Ghazal 5, Verse 1

{5,1}*

dil miraa soz-e nihaa;N se be-mu;haabaa jal gayaa
aatish-e ;xaamosh ke maanind goyaa jal gayaa

1) my heart, with hidden flame, unceremoniously burned
2) {speaking / 'so to speak'} like {'silent fire' / glowing coals}, it burned

Notes:

aatish-e ;xaamosh , literally 'silent fire', refers to glowing coals hidden in ashes.

 

goyaa : 'Saying, speaking; --conversible; talkative, loquacious; eloquent; --a speaker; a singer; --adv. As you (or as one) would say, as it were, as though, so to speak; thus, in this manner'. (Platts p.928)

Ghalib:

[1863: Illustrating the best verses of Urdu, the ones with that indefinable 'something else', he names among them Momin's verse, as given by Hali below.]
==Urdu text: Khaliq Anjum, vol. 2, p. 615

Hali:

In the same way, when he heard this verse of Momin Khan's:

tum mire pas hote ho goyaa
jab ko))ii duusraa nahii;N hotaa

[you are with me {speaking / so to speak}
when no other is there]

then he praised it greatly and said, 'If only Momin Khan had taken my whole divan, and had given me only this one verse!' This verse too he has copied out in a number of his letters.
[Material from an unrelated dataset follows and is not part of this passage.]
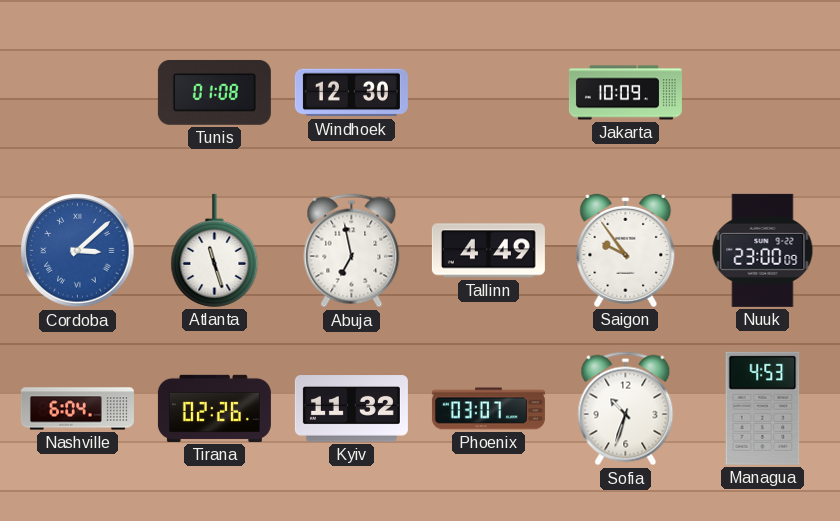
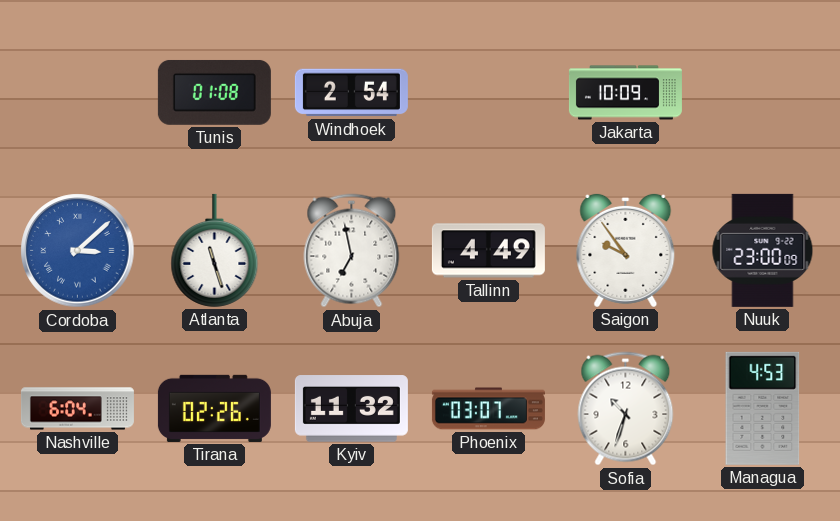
Windhoek: 12:30 -> 2:54
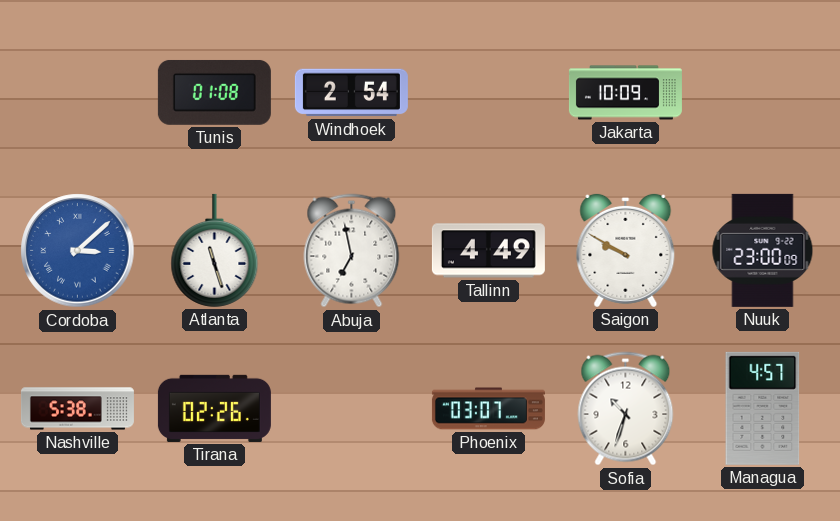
Saigon: 9:54 -> 9:50
Nashville: 6:04 -> 5:38
Kyiv: 11:32 -> none
Managua: 4:53 -> 4:57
==Urdu text: p. 83 in Hali, Yadgar-e Ghalib

Nazm:

That is, it burned quietly, in such a way that no one knew of it. (5)

== Nazm page 5

Vajid:

Urdu text: Vajid 1902 {5}

Bekhud Dihlavi:

aatish-e ;xaamosh is a fire that burns invisibly/hiddenly and from which flame doesn't arise. To use it in the second line in juxtaposition to soz-e nihaa;N is the extreme limit of rhetoric [balaa;Gat]. Among the special features of Mirza Sahib's style is that without intention and 'search' [talaash] verbal and wordplay-based forms appear that are counted among the verbal devices [.san((at-e alfaa:z]. (14)

Bekhud Mohani:

My heart has burnt to ashes in the suppressed fire of love. And it burned in the manner of suppressed fire, that is, it burned me to ashes in such a way that until the fire was was burnt out and extinguished I didn't even know it. (9)

FWP:

SETS

The happy evocation of 'silent fire' is at the heart of this verse. How does 'silent fire' burn? Remorselessly, no doubt, and in a very hidden way. The smoldering of hot coals is the nearest analogy to how my heart burned. In an elegant paradox, the fire was both silent [;xaamosh] and 'speaking' [goyaa].
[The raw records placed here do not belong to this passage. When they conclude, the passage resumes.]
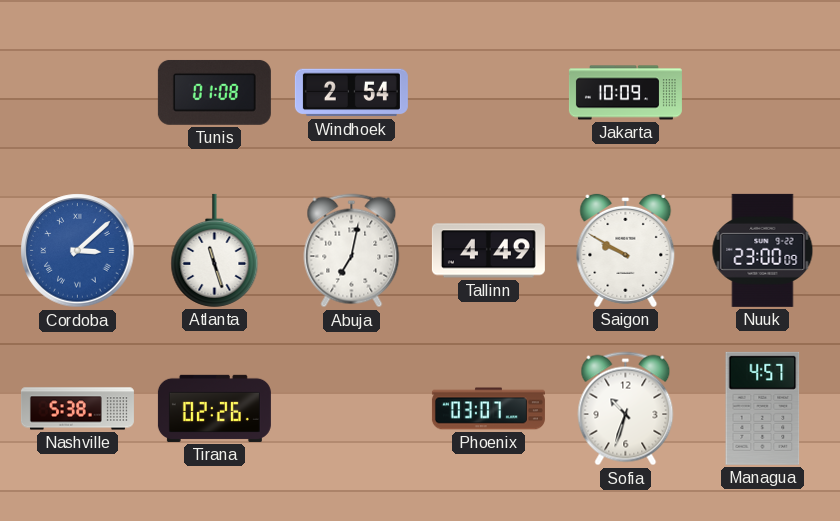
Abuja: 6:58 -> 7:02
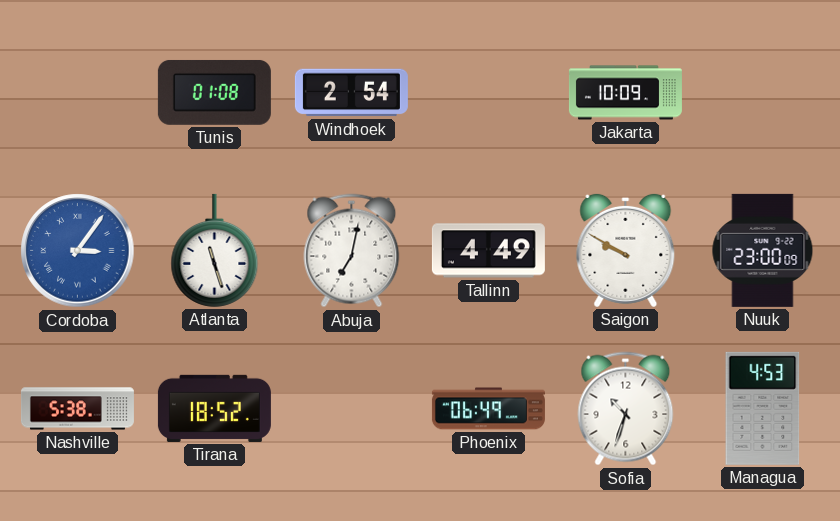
Cordoba: 3:08 -> 3:06
Tirana: 02:26 -> 18:52
Phoenix: 03:07 -> 06:49
Managua: 4:57 -> 4:53
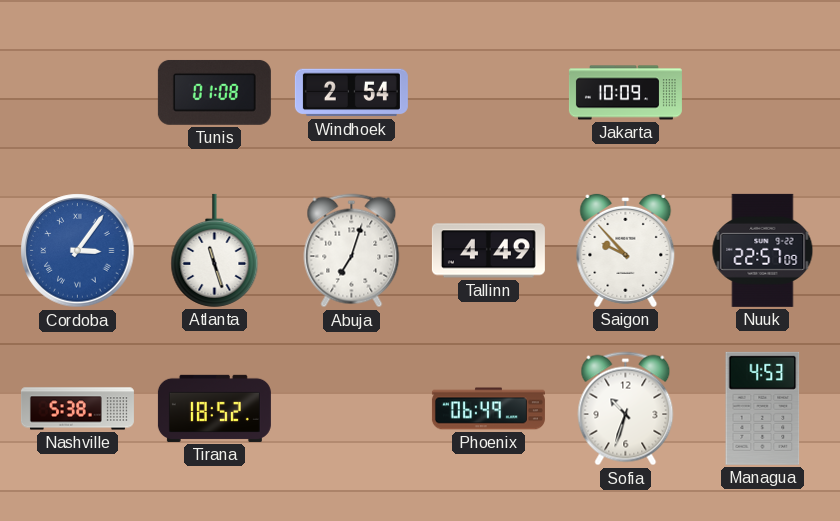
Abuja: 7:02 -> 7:03
Saigon: 9:50 -> 9:53
Nuuk: 23:00 -> 22:57
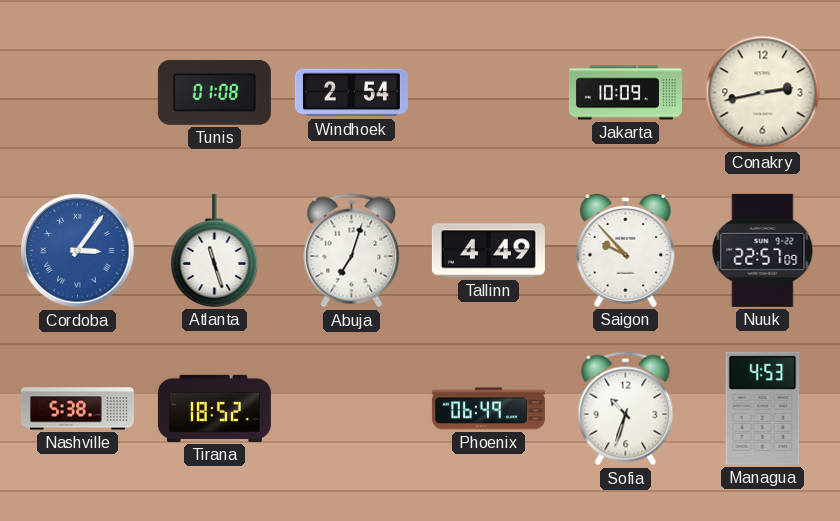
Conakry: none -> 2:43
About goyaa : The other half of the pleasure is the use that Ghalib has made of goyaa , which means both 'speaking' and-- by extension, as in the English 'so to speak'-- 'as if'. (See above how Platts struggles to pin down this latter sense.) For other such double-meaning uses of goyaa , see {4,12x}; {39,3}; {66,4}; {91,10}; {101,8}; {111,9}; {111,13}; {147,2}; {157,2}; {231,4}. (There are also ordinary uses of goyaa , where only 'so to speak' is intended; do a search for the word and you'll find some.) For a discussion of the value of goyaa , see {111,13}: Nazm's comment and Faruqi's response.

Here he has juxtaposed goyaa with ke maanind , 'like; in the style of'. The effect is to place the analogy at two removes: my heart burned 'as if' 'in the style of' silent fire. Perhaps my heart in fact burned so uniquely that nothing was very comparable to it after all.

I once really worked at translating this ghazal: version 1 (1985); version 2 (1991). My failure with this one was part of what taught me about his fundamental untranslatability, and the need of a commentary instead.